Riders follow a route that includes portions of a desert and three mountain ranges. There is a total of 14,600 feet of cumulative vertical ascent and 6,100 feet of cumulative descent. They pass through checkpoints with names such as Furnace Creek, Salt Creek and Stovepipe Wells with the aim of completing the race in less than 48 hours.

Along with the length, runners also have to contend with some of the hottest temperatures in the United States. The high temperature in Death Valley on July 11 – the first day of the event – reached 122 degrees. Highs on July 12 and 13 were 123 and 122 degrees with overnight lows in the upper 90s.

Nott raced his first Badwater 135 last summer and crossed the finish line in 33 hours, 1 minute, 28 seconds. He decided to see if he could run the ultramarathon for the second time this year, and race officials accepted his application for one of the wanted spots.

Nott continued his training at Plattsmouth throughout the year and felt confident of his chances when he reached the starting line. He said his support team cheered him on every mile of the endurance run.

“My team of Jodi Semonell, Amanda Wilson and Brian Petersen were amazing in helping me achieve my goal!” Nott said.

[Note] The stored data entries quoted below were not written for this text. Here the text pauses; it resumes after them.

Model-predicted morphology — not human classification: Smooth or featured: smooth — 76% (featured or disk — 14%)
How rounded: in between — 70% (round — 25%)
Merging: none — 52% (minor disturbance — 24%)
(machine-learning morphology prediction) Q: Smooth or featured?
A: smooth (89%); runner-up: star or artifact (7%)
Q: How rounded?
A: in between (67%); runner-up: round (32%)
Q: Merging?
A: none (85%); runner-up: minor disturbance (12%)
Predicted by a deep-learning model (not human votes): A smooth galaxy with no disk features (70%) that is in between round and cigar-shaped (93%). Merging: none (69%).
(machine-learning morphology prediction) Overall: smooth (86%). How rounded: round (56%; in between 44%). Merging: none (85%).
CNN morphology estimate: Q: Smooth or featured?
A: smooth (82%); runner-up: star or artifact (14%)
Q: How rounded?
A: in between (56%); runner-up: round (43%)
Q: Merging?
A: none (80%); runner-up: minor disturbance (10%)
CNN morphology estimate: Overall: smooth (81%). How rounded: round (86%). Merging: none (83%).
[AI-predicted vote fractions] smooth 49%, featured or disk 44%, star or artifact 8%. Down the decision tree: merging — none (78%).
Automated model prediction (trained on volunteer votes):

Nott placed eighth in a field that included 94 people. Athletes in this year’s race came from the United States, Australia, Brazil, Canada, Cayman Islands, Czech Republic, Costa Rica, Denmark, Finland, Greece, India, from Ireland, Japan, Mexico, the Philippines, Poland, Portugal, South Korea and Spain. , Sweden, United Kingdom, Venezuela and the Navajo Nation.

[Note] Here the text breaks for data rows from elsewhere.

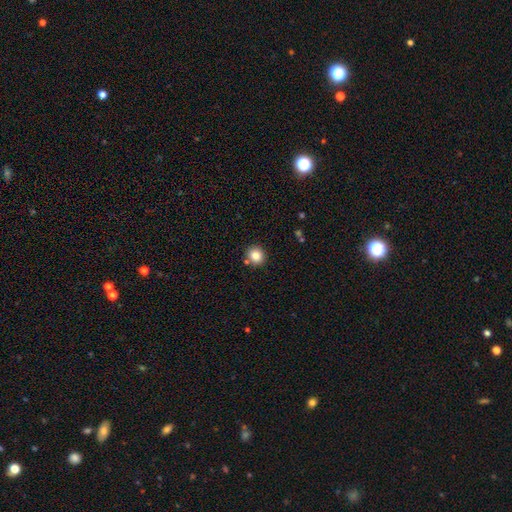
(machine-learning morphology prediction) smooth-or-featured: smooth: 85% | star or artifact: 10% | featured or disk: 5%
  how-rounded: round: 86% | in between: 13% | cigar-shaped: 1%
  merging: none: 83% | minor disturbance: 9% | merger: 6% | major disturbance: 2%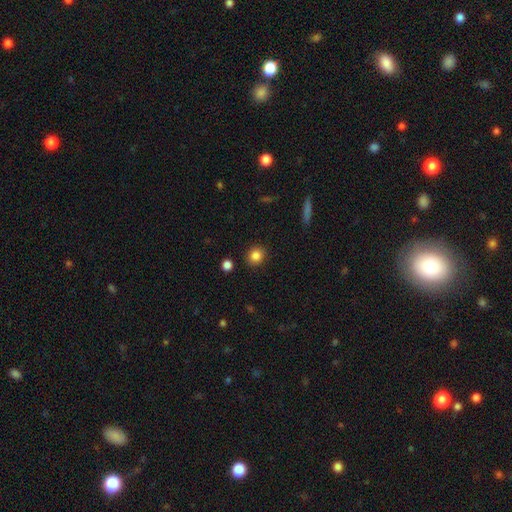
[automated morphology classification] Smooth or featured? Predicted: smooth (p=0.85). How rounded? Predicted: round (p=0.84). Merging? Predicted: none (p=0.90).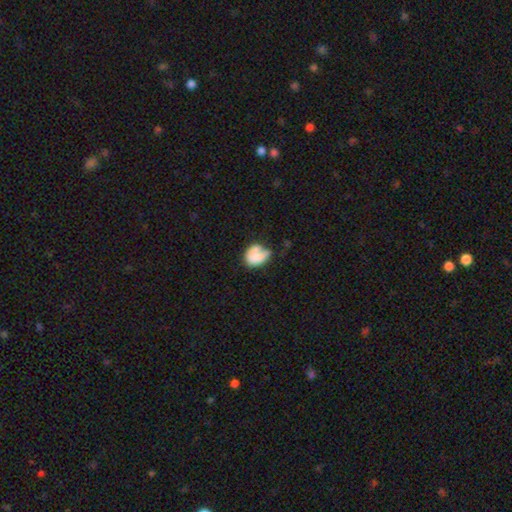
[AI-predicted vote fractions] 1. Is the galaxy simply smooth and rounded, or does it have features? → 65% smooth, 26% featured or disk, 8% star or artifact.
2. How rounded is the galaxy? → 59% in between, 40% round, 1% cigar-shaped.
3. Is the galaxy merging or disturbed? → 35% none, 30% minor disturbance, 23% major disturbance, 12% merger.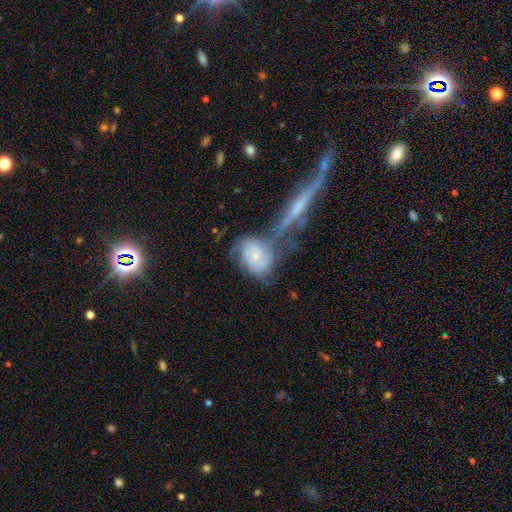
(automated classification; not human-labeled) smooth_or_featured: featured or disk (p=0.66) [alt: smooth p=0.26]
disk_edge_on: no (p=0.92) [alt: yes p=0.08]
bar: no (p=0.69) [alt: weak p=0.25]
has_spiral_arms: yes (p=0.86) [alt: no p=0.14]
spiral_winding: tight (p=0.50) [alt: medium p=0.35]
spiral_arm_count: can't tell (p=0.40) [alt: 2 p=0.33]
bulge_size: small (p=0.65) [alt: moderate p=0.23]
merging: merger (p=0.42) [alt: none p=0.30]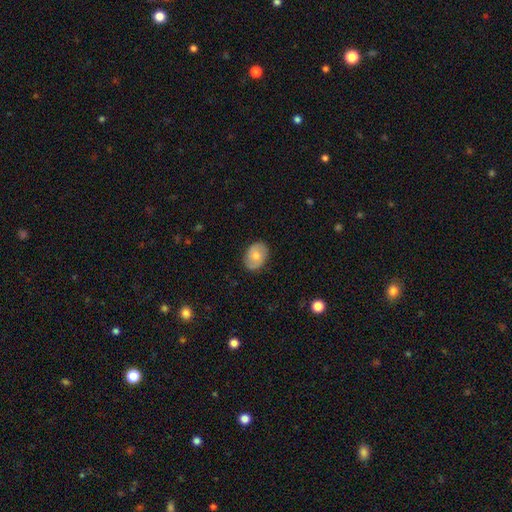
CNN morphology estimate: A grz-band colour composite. It shows a smooth galaxy with no disk features (63%) that is in between round and cigar-shaped (75%). Merging: none (85%).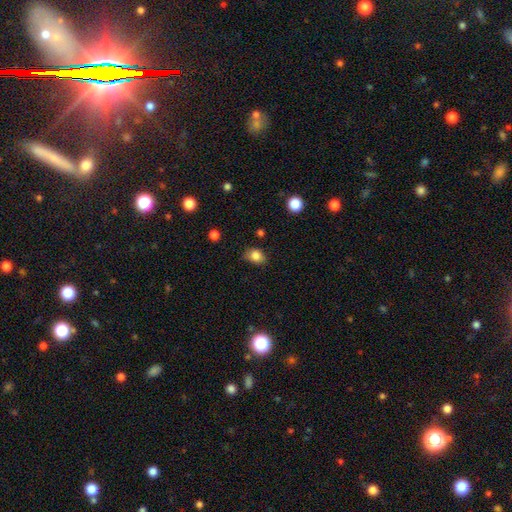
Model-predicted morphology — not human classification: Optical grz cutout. It shows a smooth galaxy with no disk features (84%) that is in between round and cigar-shaped (56%). Merging: none (66%).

The 32 women and 62 men represented 28 states and ranged in age from 31 to 77. Several of the athletes were teachers and coaches like Nott, but the professions of the other runners ranged from financial advisers to lawyers to orthodontists.

Japanese resident Yoshihiko Ishikawa, 34, won the championship in 23:08:20. Spanish resident Ivan Penalba Lopez, 31, was second in 24:02:57 and Utah resident Ashley Paulson, 40, was third in 24:09:34.

Nott covered the first 17.5 miles of his race in 2 hours and 53 minutes. He reached the 108 mile mark in 22:21:00 and passed the Lone Pine checkpoint in 25:47:00. He covered the last 20.3 kilometers of mountainous terrain in less than four hours.

Nott became one of ten people aged 50 or over to complete the course in less than 30 hours. He also became the oldest runner to do so. Grant Maughan, from New South Wales, Australia, was 55 when he crossed the finish line in 28:30:33 in the 2019 race.